_Excerpted data:_
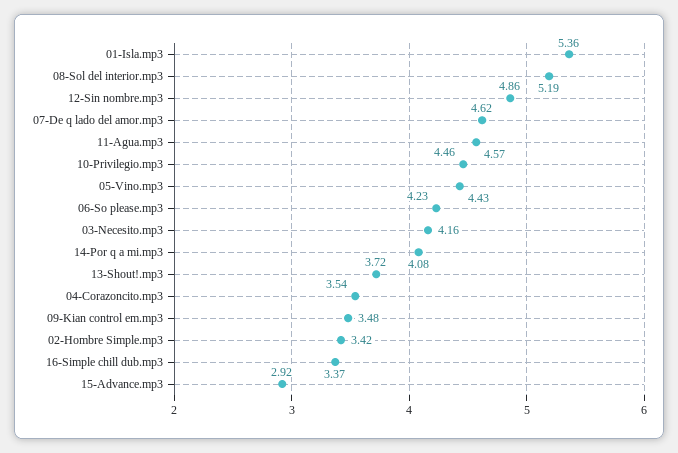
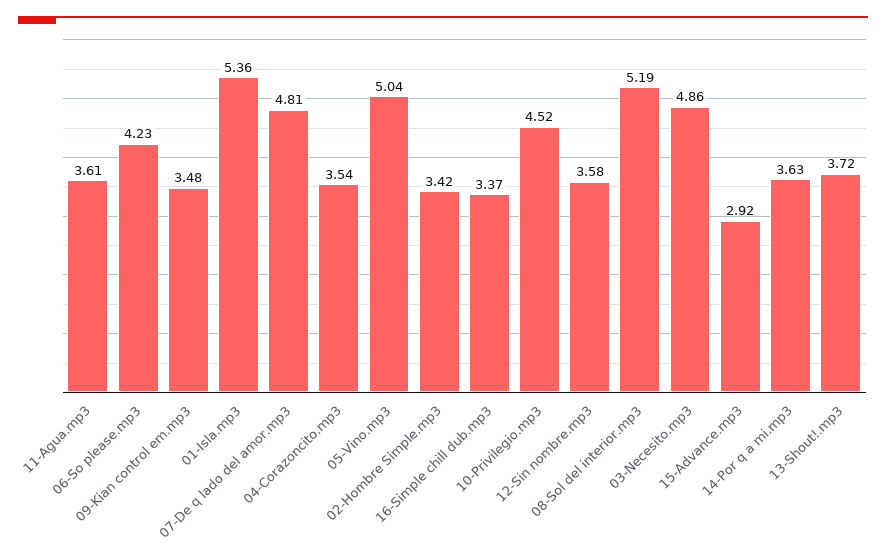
12-Sin nombre.mp3: 4.86 -> 3.58
07-De q lado del amor.mp3: 4.62 -> 4.81
11-Agua.mp3: 4.57 -> 3.61
10-Privilegio.mp3: 4.46 -> 4.52
05-Vino.mp3: 4.43 -> 5.04
03-Necesito.mp3: 4.16 -> 4.86
14-Por q a mi.mp3: 4.08 -> 3.63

_What you have to do:_ From the line containing "11-Agua.mp3: 4.57 -> 3.61" to the last line of the listing, write everything out exactly. Nothing outside that stretch belongs.

_Response area:_
11-Agua.mp3: 4.57 -> 3.61
10-Privilegio.mp3: 4.46 -> 4.52
05-Vino.mp3: 4.43 -> 5.04
03-Necesito.mp3: 4.16 -> 4.86
14-Por q a mi.mp3: 4.08 -> 3.63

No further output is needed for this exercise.